Deux erreurs fatales pour le PSG
La deuxième erreur s'est alors produite, au moment où personne ne l'attendait, au plus fort de la maîtrise parisienne sur la partie. Sur un long ballon de Toulalan plein axe, Traoré s'est fait lober, laissant Gomis partir seul en direction de la cage d'Edel. Sakho n'a pas eu d'autre solution de le tacler irrégulièrement, un geste qui a curieusement échappé à Monsieur Kalt mais pas à son assistant. Malgré les changements de Kombouaré pour tenter de conserver le score, l'inévitable n'a pu être évité par ses joueurs. En quatre minutes, ils ont cédé face aux assauts de leurs adversaires, transfigurés. Gomis (77e) puis Cris (81e), tous les deux sur coups de pied arrêtés, ont enfin fait vibrer un stade de Gerland jusque-là muet. Il était temps. Et si l'ancien Stéphanois n'a pas réussi le triplé, il doit s'en prendre aux montants, touchés à deux reprises (74e et 90e).
Mais qu'importe, après ses deux éliminations en coupes, l'OL reprend sa marche en avant. Désormais quatrième de Ligue 1, l'équipe de Claude Puel est plus que jamais dans la course à la Ligue des champions, son objectif avoué. Pour la manière, l'ancien coach lillois attendra encore un peu. "On a fait preuve de caractère, on n'est pas encore morts", a crié Cris après la partie. Ce qui suffit sans doute largement à son entraîneur. Dans le vestiaire adverse, le discours a dû être bien différent. Relégué à la 14e place, le PSG n'a à présent quasiment plus rien à jouer cette saison. Une sale habitude diront certains, qui malgré les progrès entrevus, ne cesse de perdurer.
LA DECLA : Claude Puel (entraîneur de Lyon)

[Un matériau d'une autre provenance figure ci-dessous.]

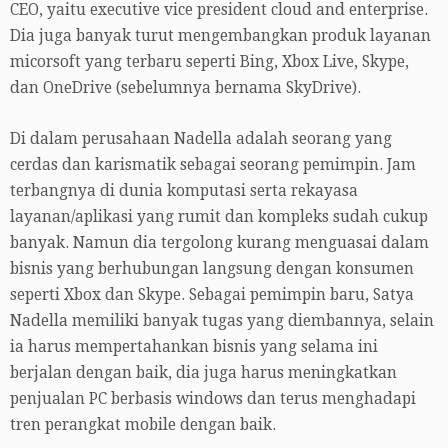
CEO, yaitu executive vice president cloud and enterprise.
Dia juga banyak turut mengembangkan produk layanan
micorsoft yang terbaru seperti Bing, Xbox Live, Skype,
dan OneDrive (sebelumnya bernama SkyDrive).
Di dalam perusahaan Nadella adalah seorang yang
cerdas dan karismatik sebagai seorang pemimpin. Jam
terbangnya di dunia komputasi serta rekayasa
layanan/aplikasi yang rumit dan kompleks sudah cukup
banyak. Namun dia tergolong kurang menguasai dalam
bisnis yang berhubungan langsung dengan konsumen
seperti Xbox dan Skype. Sebagai pemimpin baru, Satya
Nadella memiliki banyak tugas yang diembannya, selain
ia harus mempertahankan bisnis yang selama ini
berjalan dengan baik, dia juga harus meningkatkan
penjualan PC berbasis windows dan terus menghadapi
tren perangkat mobile dengan baik.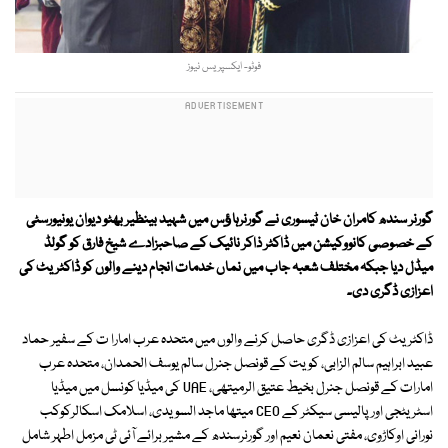
فوٹو- ایکسپریس نیوز
گورنر سندھ کامران خان ٹیسوری نے گورنرہاﺅس میں شہید بینظیر بھٹو دیوان یونیورسٹی
کے خصوصی کانووکیشن میں ڈاکٹر ذاکر نائیک کے صاحبزادے شیخ فارق کو گولڈ
میڈل دیا جبکہ مختلف شعبہ جاب میں نماں خدمات انجام دینے والوں کو ڈاکٹریٹ کی
اعزازی ڈگری دی۔
ڈاکٹریٹ کی اعزازی ڈگری حاصل کرنے والوں میں متحدہ عرب امارا ت کے سفیر حماد
عبید ابراہیم سالم الزابی، کویت کے قونصل جنرل سالم یوسف الحمدان، متحدہ عرب
امارات کے قونصل جنرل بخیط عتیق الرمیتھی، UAE کی میڈیا کونسل میں میڈیا
اسٹریٹجی اور پالیسی سیکٹر کے CEO میتھا ماجد السویدی، اسلامک اسکالرکوکب
نورانی اوکاڑوی، مفتی نعمان نعیم اور گورنرسندھ کے مشیر برائے آئی ٹی مزمل اطہر شامل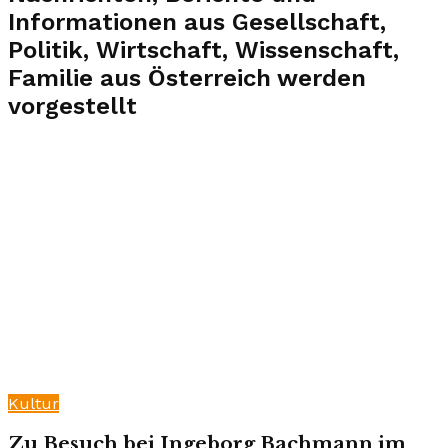
Informationen aus Gesellschaft,
Politik, Wirtschaft, Wissenschaft,
Familie aus Österreich werden
vorgestellt
Kultur
Zu Besuch bei Ingeborg Bachmann im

"En seconde période, nous sommes rentrés dans d'autres dispositions. L'exclusion est venue naturellement car nous dominions avec des situations. Nous mettions la pression. C'est une récompense. Il faut que ce match soit un véritable tournant pour nous. Il faut arrêter de jouer petit bras et que nous nous lâchions un peu. L'objectif est toujours le même : retrouver le podium le plus vite possible et le défendre et, au vu de la soirée, il était important de prendre les trois points. Cela ne dépend que de nous et de ce que l'on peut mettre dans notre jeu. La victoire est importante ce soir et j'espère qu'elle le sera pour la suite. Cela voudra dire que nous avons pris le bon tournant".